The fund would target up to $1 billion and charge a 15 percent carried interest rate, according to the LPs. The fund would only have a two-year investment period, potentially representing the opportunistic nature of energy credit in the market, which has been roiled by a collapse in the price of oil.

Management fees will be charged on invested capital rather than committed capital, the LPs said.

It’s not clear what the fund will focus on. One of the LPs said Riverstone mentioned an investment focus on “secondary paper” like high-yield bonds, as well as “injecting fresh capital into new or existing situations.” The fund also may buy energy debt-related assets from financial institutions, the LP said.

Jeffrey Taufield, a spokesman for Riverstone, declined to comment.

Riverstone’s energy credit fund will be managed by the firm’s credit group, which was created last summer when the firm hired Christopher Abbate,Daniel Flannery and Jamie Brodsky to launch the strategy.
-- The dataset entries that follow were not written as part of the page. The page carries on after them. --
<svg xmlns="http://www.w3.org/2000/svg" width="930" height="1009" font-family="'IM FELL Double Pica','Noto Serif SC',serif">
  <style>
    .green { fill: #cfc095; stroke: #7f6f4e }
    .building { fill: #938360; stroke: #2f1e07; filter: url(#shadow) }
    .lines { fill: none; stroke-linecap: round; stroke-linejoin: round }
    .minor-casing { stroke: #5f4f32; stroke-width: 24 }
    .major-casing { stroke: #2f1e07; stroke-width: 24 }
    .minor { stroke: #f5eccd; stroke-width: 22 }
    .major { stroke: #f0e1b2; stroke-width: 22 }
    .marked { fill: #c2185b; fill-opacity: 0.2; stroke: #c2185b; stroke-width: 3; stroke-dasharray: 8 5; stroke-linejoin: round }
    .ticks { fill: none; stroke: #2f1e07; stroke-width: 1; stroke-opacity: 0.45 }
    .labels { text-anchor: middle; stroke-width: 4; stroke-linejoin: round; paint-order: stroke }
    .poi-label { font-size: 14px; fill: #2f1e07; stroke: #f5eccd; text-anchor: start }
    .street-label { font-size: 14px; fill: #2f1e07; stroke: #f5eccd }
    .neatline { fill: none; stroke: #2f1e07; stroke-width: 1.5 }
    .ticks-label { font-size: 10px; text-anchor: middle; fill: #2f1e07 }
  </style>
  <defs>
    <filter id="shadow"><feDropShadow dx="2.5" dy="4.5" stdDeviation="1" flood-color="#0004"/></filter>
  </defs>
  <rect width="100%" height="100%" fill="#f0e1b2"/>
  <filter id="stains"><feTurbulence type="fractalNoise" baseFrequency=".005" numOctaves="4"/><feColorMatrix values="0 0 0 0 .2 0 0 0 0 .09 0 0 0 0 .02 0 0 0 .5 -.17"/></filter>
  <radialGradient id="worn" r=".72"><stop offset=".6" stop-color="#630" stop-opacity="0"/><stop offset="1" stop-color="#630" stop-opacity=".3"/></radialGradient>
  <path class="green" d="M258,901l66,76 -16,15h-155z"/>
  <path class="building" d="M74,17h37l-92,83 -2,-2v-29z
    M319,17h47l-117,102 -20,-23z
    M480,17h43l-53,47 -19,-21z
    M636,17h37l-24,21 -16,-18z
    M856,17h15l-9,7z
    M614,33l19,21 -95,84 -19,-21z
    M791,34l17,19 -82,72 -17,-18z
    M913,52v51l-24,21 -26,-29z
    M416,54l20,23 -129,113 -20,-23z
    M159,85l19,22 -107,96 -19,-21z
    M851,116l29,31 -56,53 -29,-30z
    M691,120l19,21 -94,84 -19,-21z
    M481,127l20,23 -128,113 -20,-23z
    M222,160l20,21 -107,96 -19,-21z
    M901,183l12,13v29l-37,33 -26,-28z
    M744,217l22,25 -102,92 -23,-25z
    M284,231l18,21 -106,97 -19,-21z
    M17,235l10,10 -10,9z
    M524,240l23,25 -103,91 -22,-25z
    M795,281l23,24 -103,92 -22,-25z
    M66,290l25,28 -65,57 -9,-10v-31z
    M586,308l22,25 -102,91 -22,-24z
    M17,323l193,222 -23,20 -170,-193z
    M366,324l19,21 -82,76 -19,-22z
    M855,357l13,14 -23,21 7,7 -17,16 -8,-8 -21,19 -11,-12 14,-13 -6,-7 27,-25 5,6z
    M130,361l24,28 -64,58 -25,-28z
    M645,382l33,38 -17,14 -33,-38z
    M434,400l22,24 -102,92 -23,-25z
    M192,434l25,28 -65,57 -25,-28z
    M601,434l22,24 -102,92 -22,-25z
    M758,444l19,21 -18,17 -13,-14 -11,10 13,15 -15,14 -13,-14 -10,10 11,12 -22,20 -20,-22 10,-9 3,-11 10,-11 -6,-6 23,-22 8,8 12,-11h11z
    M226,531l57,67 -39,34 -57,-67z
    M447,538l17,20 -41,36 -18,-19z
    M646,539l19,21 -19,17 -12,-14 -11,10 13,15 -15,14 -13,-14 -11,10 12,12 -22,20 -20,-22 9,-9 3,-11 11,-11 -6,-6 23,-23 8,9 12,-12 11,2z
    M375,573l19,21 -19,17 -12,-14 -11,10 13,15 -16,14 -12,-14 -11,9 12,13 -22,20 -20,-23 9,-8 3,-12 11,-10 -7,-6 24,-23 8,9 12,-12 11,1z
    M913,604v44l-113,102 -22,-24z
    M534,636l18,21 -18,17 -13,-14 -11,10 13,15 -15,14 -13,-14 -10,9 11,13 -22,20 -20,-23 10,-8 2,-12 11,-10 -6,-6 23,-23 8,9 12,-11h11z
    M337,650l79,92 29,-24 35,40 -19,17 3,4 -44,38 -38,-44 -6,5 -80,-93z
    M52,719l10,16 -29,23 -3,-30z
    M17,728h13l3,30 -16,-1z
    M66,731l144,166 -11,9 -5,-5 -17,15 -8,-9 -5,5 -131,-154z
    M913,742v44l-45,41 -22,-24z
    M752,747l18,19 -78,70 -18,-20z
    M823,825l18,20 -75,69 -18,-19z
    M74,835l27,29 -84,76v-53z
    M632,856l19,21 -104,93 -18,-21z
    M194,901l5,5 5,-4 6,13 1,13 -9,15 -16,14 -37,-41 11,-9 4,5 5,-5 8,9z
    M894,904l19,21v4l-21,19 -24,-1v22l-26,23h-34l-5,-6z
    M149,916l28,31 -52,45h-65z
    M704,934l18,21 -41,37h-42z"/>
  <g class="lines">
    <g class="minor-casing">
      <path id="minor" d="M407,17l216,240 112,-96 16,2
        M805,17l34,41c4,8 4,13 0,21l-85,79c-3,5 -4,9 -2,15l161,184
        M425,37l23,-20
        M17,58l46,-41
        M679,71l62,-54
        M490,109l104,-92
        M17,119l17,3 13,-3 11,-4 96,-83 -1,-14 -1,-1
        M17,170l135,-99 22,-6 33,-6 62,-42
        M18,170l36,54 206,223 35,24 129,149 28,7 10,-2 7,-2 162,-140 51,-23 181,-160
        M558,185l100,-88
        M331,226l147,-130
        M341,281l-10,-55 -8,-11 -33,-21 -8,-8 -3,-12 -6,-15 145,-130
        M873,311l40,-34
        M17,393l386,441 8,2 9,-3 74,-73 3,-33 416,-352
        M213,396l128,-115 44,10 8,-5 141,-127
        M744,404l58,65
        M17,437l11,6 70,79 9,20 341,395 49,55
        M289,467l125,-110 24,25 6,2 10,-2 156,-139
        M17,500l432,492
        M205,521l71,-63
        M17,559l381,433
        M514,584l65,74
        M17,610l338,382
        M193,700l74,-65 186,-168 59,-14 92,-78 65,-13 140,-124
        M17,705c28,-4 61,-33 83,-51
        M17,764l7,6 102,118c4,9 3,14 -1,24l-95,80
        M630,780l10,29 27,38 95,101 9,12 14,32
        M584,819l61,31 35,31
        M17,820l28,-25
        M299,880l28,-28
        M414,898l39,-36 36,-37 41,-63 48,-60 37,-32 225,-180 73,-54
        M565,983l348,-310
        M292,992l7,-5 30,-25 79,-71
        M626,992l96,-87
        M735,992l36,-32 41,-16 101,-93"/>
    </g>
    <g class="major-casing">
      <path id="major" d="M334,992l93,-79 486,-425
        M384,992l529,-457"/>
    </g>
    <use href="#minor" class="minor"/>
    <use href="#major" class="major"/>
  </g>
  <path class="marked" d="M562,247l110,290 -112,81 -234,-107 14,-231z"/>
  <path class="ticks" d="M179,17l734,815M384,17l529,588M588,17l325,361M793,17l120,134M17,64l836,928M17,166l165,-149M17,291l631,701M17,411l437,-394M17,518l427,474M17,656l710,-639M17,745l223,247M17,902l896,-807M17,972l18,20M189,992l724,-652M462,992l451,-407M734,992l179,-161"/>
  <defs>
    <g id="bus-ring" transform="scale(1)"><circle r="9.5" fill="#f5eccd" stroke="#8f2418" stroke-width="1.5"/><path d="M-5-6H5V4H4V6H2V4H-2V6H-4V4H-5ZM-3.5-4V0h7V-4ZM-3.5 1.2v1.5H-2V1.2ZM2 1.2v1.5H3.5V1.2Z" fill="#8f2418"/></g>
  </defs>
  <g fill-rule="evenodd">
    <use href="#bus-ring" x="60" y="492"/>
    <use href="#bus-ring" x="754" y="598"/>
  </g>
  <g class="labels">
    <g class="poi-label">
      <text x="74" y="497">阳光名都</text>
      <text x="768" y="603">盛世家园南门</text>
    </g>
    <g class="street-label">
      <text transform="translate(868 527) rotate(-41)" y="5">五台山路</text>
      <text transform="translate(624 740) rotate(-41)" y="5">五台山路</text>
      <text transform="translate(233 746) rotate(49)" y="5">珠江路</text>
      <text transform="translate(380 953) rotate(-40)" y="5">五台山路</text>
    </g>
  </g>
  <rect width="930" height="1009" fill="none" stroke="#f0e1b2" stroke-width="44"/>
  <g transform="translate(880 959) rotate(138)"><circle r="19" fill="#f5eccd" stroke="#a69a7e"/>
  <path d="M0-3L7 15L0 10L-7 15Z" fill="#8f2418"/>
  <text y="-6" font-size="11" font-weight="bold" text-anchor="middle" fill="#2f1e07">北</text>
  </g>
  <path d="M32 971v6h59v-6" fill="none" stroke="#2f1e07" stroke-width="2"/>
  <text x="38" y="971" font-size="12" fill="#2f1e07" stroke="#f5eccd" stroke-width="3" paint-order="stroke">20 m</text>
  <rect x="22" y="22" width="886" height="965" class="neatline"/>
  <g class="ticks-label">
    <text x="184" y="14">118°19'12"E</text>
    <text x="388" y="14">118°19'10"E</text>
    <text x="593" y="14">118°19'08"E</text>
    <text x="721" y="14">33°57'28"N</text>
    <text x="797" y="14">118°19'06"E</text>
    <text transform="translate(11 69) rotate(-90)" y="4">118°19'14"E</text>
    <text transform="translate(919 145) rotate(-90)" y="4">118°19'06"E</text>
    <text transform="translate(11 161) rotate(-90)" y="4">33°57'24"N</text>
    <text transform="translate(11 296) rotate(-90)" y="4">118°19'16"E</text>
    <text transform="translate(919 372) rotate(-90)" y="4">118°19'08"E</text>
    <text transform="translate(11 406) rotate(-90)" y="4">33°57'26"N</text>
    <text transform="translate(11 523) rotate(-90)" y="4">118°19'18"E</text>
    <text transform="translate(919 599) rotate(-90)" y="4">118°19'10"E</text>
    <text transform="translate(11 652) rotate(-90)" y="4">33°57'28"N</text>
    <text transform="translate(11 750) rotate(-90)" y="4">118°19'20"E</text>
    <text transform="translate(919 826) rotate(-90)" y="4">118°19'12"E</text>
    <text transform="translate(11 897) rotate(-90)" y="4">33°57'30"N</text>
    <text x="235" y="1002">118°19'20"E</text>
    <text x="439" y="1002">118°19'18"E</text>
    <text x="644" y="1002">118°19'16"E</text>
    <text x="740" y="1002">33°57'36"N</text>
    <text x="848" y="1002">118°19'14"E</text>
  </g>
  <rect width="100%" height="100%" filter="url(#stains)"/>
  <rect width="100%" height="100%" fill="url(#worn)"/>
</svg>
In addition to the energy credit fund, the firm is in the market targeting $7.5 billion for its sixth flagship fund. Riverstone closed its fifth fund on $7.7 billion in 2013, its first fund independent from its partnership with Carlyle Group, which began in 2000.

Along with Riverstone, several private equity firms are in the market with funds for energy credit investments, both on the liquid and illiquid side, including Apollo Global ManagementAngelo Gordon & Co and Blackstone Group’s GSO Capital Partners.

“You clearly have a number of pools of capital being formed to take advantage of where loans and bonds are trading, backed by energy teams,” one of the LPs said.